▶ **Work instruction**:
The answer should consist of each line from the data below that includes "display".

┌──

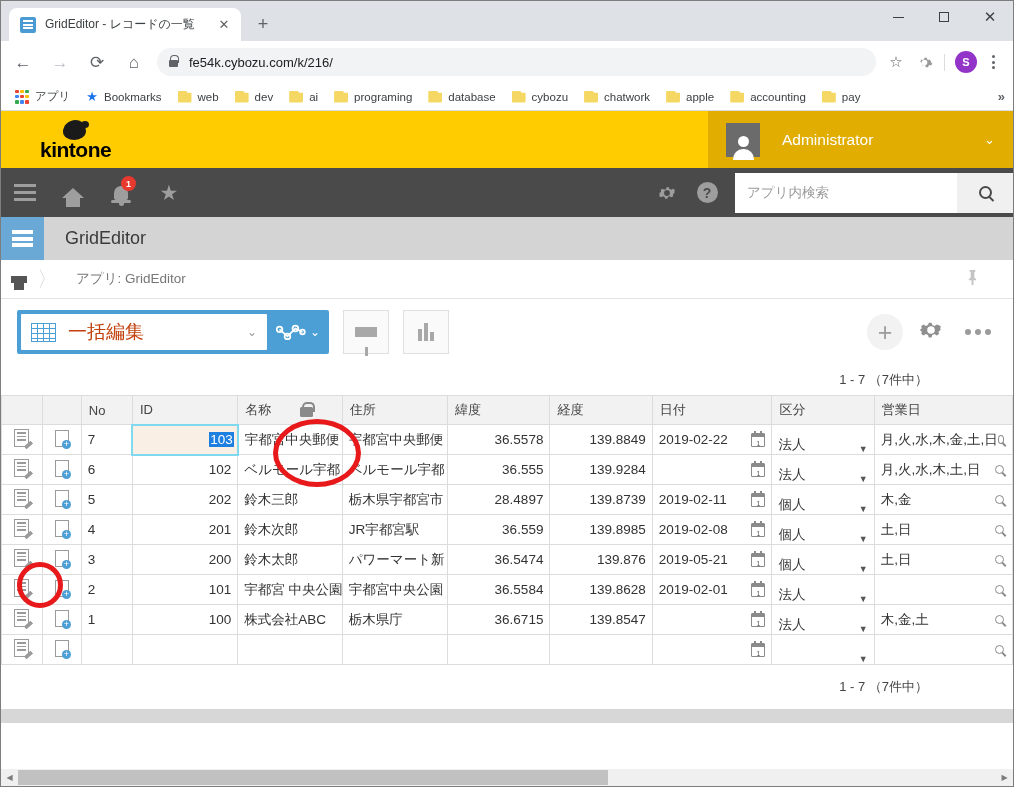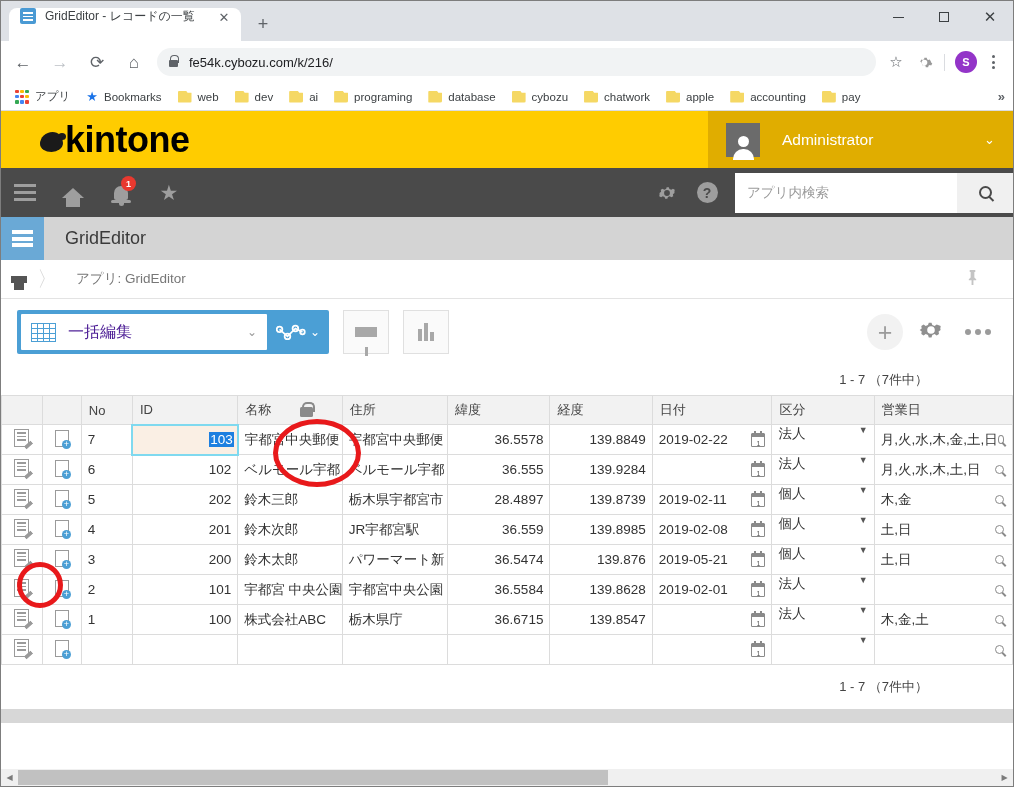--- a/index.html
+++ b/index.html
@@ -17,7 +17,7 @@
   }
   .tab {
     width: 232px; height: 33px; background: #fff;
-    border-radius: 8px 8px 0 0; display: flex; 
+    border-radius: 8px 8px 0 0; display: flex; align-items: center;
     padding: 0 8px 0 11px; position: relative;
   }
   .tab-favicon {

└──

▶ **Expected answer**:
-    border-radius: 8px 8px 0 0; display: flex; 
+    border-radius: 8px 8px 0 0; display: flex; align-items: center;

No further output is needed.